Getting to value is a great mindset though. During the decomposition process the way to get to value fast is to work within the monolith. Build a well defined API using the bounded context discovery work. Then wire that well factored API up using the existing messy code underneath. This will make the engineers cringe but will prove out that the API is valuable and correct. The code underneath can then be straightened up to match the well defined API.
Once my son and I have created some tidy sub-piles then we begin moving them to boxes. When a box is well worn toys may spill from the holes so it is important to inspect them before use. Similarly, ensure the new APIs have well defined walls or seams. One API should not reach into another to change it’s state. This may look like the orders-api storing it’s data into an orders-data-api. Or an orchestration-api reaching into multiple APIs to “set things up.” This is more art than science and good looks to minimize the network traffic on each request to the system. Systems should act as sources of truth and work even if one component is down. Eventual consistency is key here.

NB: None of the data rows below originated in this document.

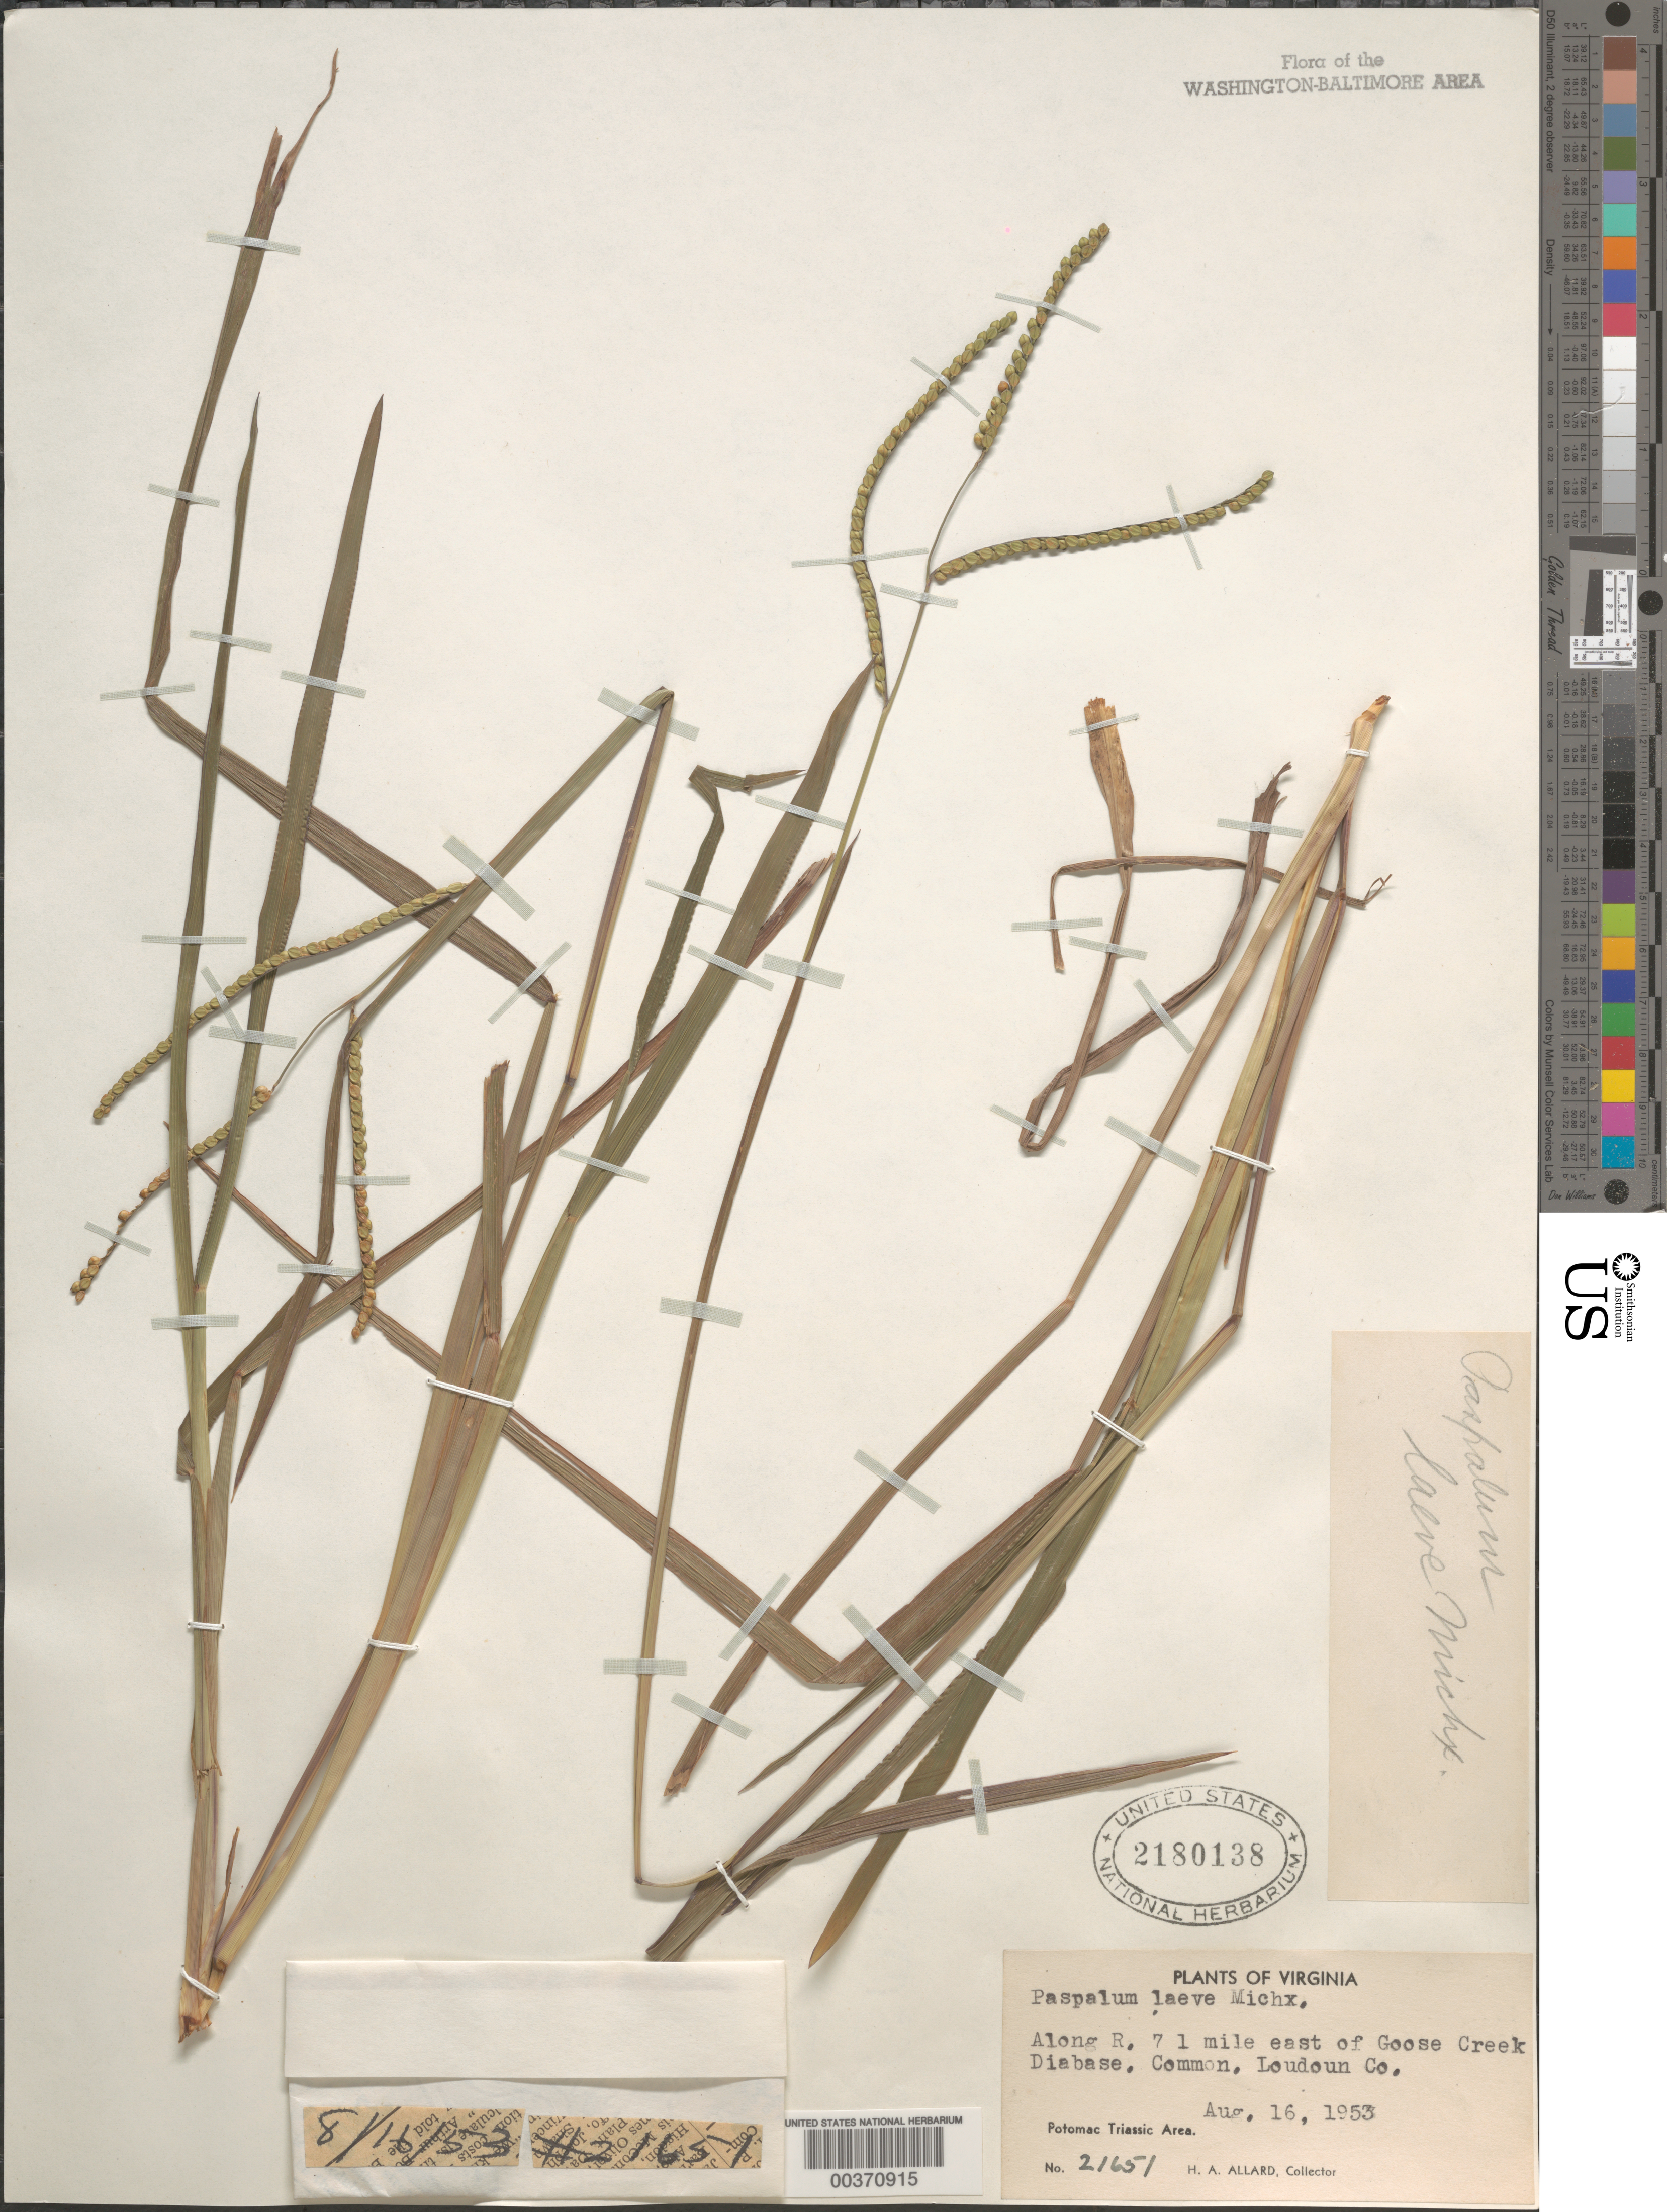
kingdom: Plantae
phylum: Tracheophyta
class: Liliopsida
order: Poales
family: Poaceae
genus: Paspalum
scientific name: Paspalum laeve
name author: Michx.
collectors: H. A. Allard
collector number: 21651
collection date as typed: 16 Aug 1953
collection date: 1953-08-16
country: United States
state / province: Virginia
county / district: Loudoun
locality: Route 7, east of Goose Creek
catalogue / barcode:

Do you need to pause all feature work while the decomposition process is going on? No, but you do need communication. New feature work needs to go through the same discovery process as the existing work. Then when you are sure of what sub-pile the new work belongs you can either create the pile or add it to the existing work.
The largest killer of this whole process is lack of resolve. When my son begins playing with toys instead of sorting them I have to gently correct him so that we stay on focus. To you this might look like a priority shift. Perhaps one of the products is on fire and you need to shift resources to fight it. Don’t! The truth is this refactor work is likely a multi-year process for the first system. For every week that you disrupt a team you likely set them back two.
Another killer is rushing. When you hear an engineer say it’ll take six months they might be overconfident and it’ll really take a year. It will be tempting to put the engineer with the lowest estimation in charge. The decomposition process takes a long time, there is no way to speed it up.
A cousin to rushing is attempting to throw more people at the problem. If I only had more engineers this project would move faster! The truth is once the bounded contexts have been defined you may only need a single engineer to execute on the refactor. Adding more people just increases the lines of communication and slows the work down.
The truth is the time to pull systems out will decrease dramatically after each system is removed. The first may be a multi-year project but the second and third will be faster. This is why my son likes the large pile. The first few sub-piles take time but once the cruft is out of the way it gets faster to sort toys. The same thing happens with code. The first refactor is actually touches on the second and third. Each pass is a bit faster than the last.
So is it worth it in the end? A monolith in and of itself is not bad. I have seen monoliths scale businesses to 100M+ in revenue. I have also seen new products formed from the extracted APIs and new life breathed into old companies.
It can be worth it. I love seeing my son’s happy dance at the end of the process, “There is so much room to play daddy!” The questions you need to answer are; “How stuck are my engineers?” and “How much resolve do I have?” Once you know the answers to both you can begin the process.